The winning design, created by architect Robert Mills, called for a 600-foot obelisk (a tall, four-sided pillar that tapers near the top). Mills’ design also called for the obelisk to be surrounded by a circular colonnade topped with a statue of Washington in a chariot. Within the colonnade would be the statues of 30 notable Revolutionary War heroes. Many criticized the design and its $1 million proposed cost. The society decided to start building the obelisk and worry about whether or not to build the colonnade later. They believed that if they used the $87,000 they’d already raised, the progress on the monument would inspire more donations.
When Pierre L’Enfant created his plans for Washington, DC in 1791, he included a spot for an equestrian statue of Washington. However, after the design was selected, planners realized that the intended spot was too swampy and unstable to support such a massive and heavy structure. They then selected a new spot slightly southeast of the original with a “beautiful view of the Potomac and is “so elevated that the monument will be seen from all parts of the surrounding country.”
Excavation for the foundation began in the spring of 1848, with the cornerstone laid that July 4th in an elaborate ceremony hosted by the Freemasons. Construction on the monument continued until 1854 when all the donations had been spent. The following year Congress planned to give $200,000 to the project, but then changed its mind. The change was because of the Society’s decision to encourage the states and territories to donate memorial stones to fill in the monument’s inner walls. Native American tribes, professional organizations, businesses, and foreign countries donated these stones.
One stone, donated by Pope Pius IX, was actually stolen by an anti-Catholic group, and supposedly thrown in the Potomac River in 1854. This anti-immigrant group, known as the “Know-Nothings” then staged a fraudulent election so they could take over control of the Washington Monument Society, so it could fit their beliefs. However, they were unable to raise enough money to complete the monument and eventually returned control of the monument back to the original group.
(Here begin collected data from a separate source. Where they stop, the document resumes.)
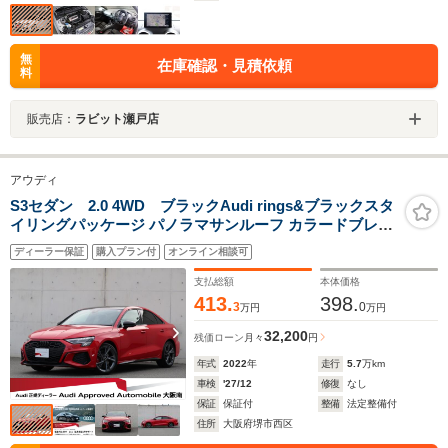
無
在庫確認・見積依頼
料
販売店：
ラビット瀬戸店
アウディ
S3セダン 2.0 4WD ブラックAudi rings&ブラックスタ
イリングパッケージ パノラマサンルーフ カラードブレー
キキャリパー レッド プライバシーガラス
ディーラー保証
購入プラン付
オンライン相談可
支払総額
本体価格
413.
398.
3
0
万円
万円
32,200
残価ローン
月々
円
年式
2022
年
走行
5.7
万km
車検
'27/12
修復
なし
保証
保証付
整備
法定整備付
住所
大阪府堺市西区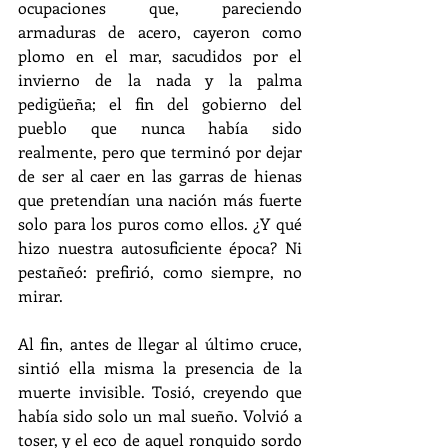
ocupaciones que, pareciendo 
armaduras de acero, cayeron como 
plomo en el mar, sacudidos por el 
invierno de la nada y la palma 
pedigüeña; el fin del gobierno del 
pueblo que nunca había sido 
realmente, pero que terminó por dejar 
de ser al caer en las garras de hienas 
que pretendían una nación más fuerte 
solo para los puros como ellos. ¿Y qué 
hizo nuestra autosuficiente época? Ni 
pestañeó: prefirió, como siempre, no 
mirar.
Al fin, antes de llegar al último cruce, 
sintió ella misma la presencia de la 
muerte invisible. Tosió, creyendo que 
había sido solo un mal sueño. Volvió a 
toser, y el eco de aquel ronquido sordo 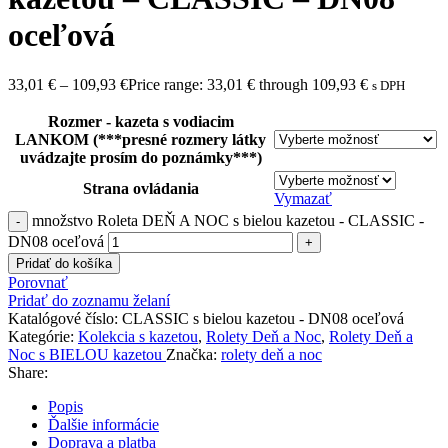
oceľová
33,01
€
–
109,93
€
Price range: 33,01 € through 109,93 €
s DPH
Rozmer - kazeta s vodiacim
LANKOM (***presné rozmery látky
uvádzajte prosím do poznámky***)
Strana ovládania
Vymazať
množstvo Roleta DEŇ A NOC s bielou kazetou - CLASSIC -
DN08 oceľová
Pridať do košíka
Porovnať
Pridať do zoznamu želaní
Katalógové číslo:
CLASSIC s bielou kazetou - DN08 oceľová
Kategórie:
Kolekcia s kazetou
,
Rolety Deň a Noc
,
Rolety Deň a
Noc s BIELOU kazetou
Značka:
rolety deň a noc
Share:
Popis
Ďalšie informácie
Doprava a platba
Shortly after, however, the Civil War erupted and once again construction was halted. There was renewed interest in the monument after the war and in 1876, the 100th anniversary of the Declaration of Independence, Congress gave $200,000 to finish the monument. During this time, talks over how to complete the monument resumed. Many still opposed Mills’ colonnade design, so a new design competition was held. Ultimately, the society selected a design by William Wetmore Story – an obelisk similar to classical Egyptian proportions and no colonnade. Construction finally resumed in 1879. The foundation was redesigned so it could support a 40,000-ton structure. The Army Corps of Engineers worked quickly – they built over two-thirds of the monument in just a few years.
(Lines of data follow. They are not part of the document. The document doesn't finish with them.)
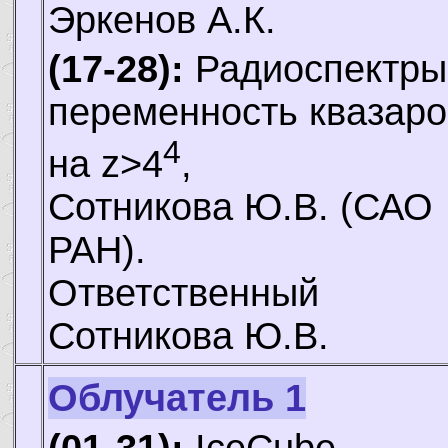
Эркенов А.К.
(17-28):
Радиоспектры
переменность квазаро
4
на z>4
,
Сотникова Ю.В.
(САО
РАН).
Ответственный
Сотникова Ю.В.
Облучатель 1
(01-31):
IceCube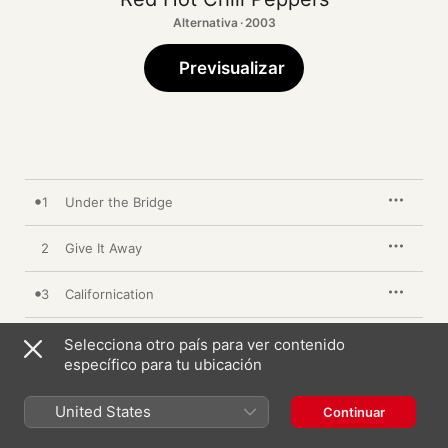
Alternativa · 2003
Previsualizar
1
Under the Bridge
2
Give It Away
3
Californication
4
Scar Tissue
Selecciona otro país para ver contenido
específico para tu ubicación
5
Soul to Squeeze
United States
Continuar
6
Otherside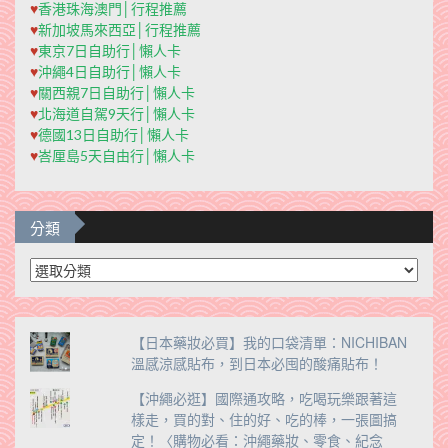
♥
香港珠海澳門│行程推薦
♥
新加坡馬來西亞│行程推薦
♥
東京7日自助行│懶人卡
♥
沖繩4日自助行│懶人卡
♥
關西親7日自助行│懶人卡
♥
北海道自駕9天行│懶人卡
♥
德國13日自助行│懶人卡
♥
峇厘島5天自由行│懶人卡
分類
分
類
【日本藥妝必買】我的口袋清單：NICHIBAN
溫感涼感貼布，到日本必囤的酸痛貼布！
【沖繩必逛】國際通攻略，吃喝玩樂跟著這
樣走，買的對、住的好、吃的棒，一張圖搞
定！〈購物必看：沖繩藥妝、零食、紀念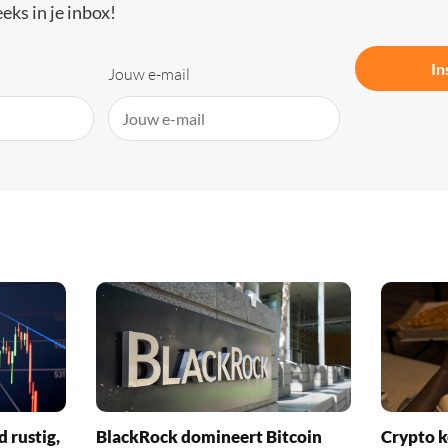
eks in je inbox!
In
Jouw e-mail
d rustig,
BlackRock domineert Bitcoin
Crypto k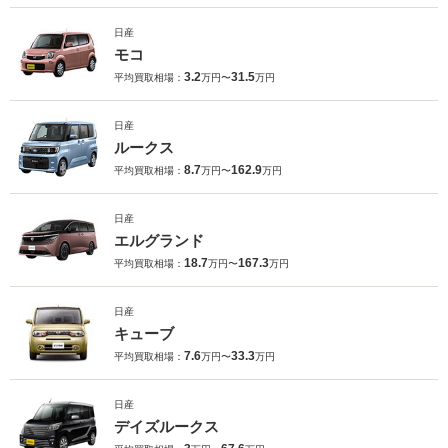
日産
モコ
3.2
31.5
平均買取相場：
万円〜
万円
日産
ルークス
8.7
162.9
平均買取相場：
万円〜
万円
日産
エルグランド
18.7
167.3
平均買取相場：
万円〜
万円
日産
キューブ
7.6
33.3
平均買取相場：
万円〜
万円
日産
デイズルークス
After 36 years of construction, debates, and work stoppages, the monument was finally completed on December 6, 1884. In an elaborate dedication ceremony, the 3,300-pound marble capstone was put into place along with a 100-ounce aluminum apex/lightning rod. This apex was the largest piece of aluminum cast at the time.
The monument was officially dedicated on February 21, 1885. President Chester Arthur gave a speech as one of his final acts as president. He declared the monument “dedicated from this time forth to the immortal name and memory of George Washington.” The day’s events included several speeches, a parade down Pennsylvania Avenue, fireworks, and ground and aerial displays.
At just over 555 feet, the Washington Monument was the tallest structure in the world when it was completed, surpassing the Cologne Cathedral. However, it was later surpassed by the Eiffel Tower in 1889. Today it is still the world’s tallest stone structure and tallest obelisk. Today over 800,000 visitors a year either take an elevator to the top of the monument or climb the iron stairway.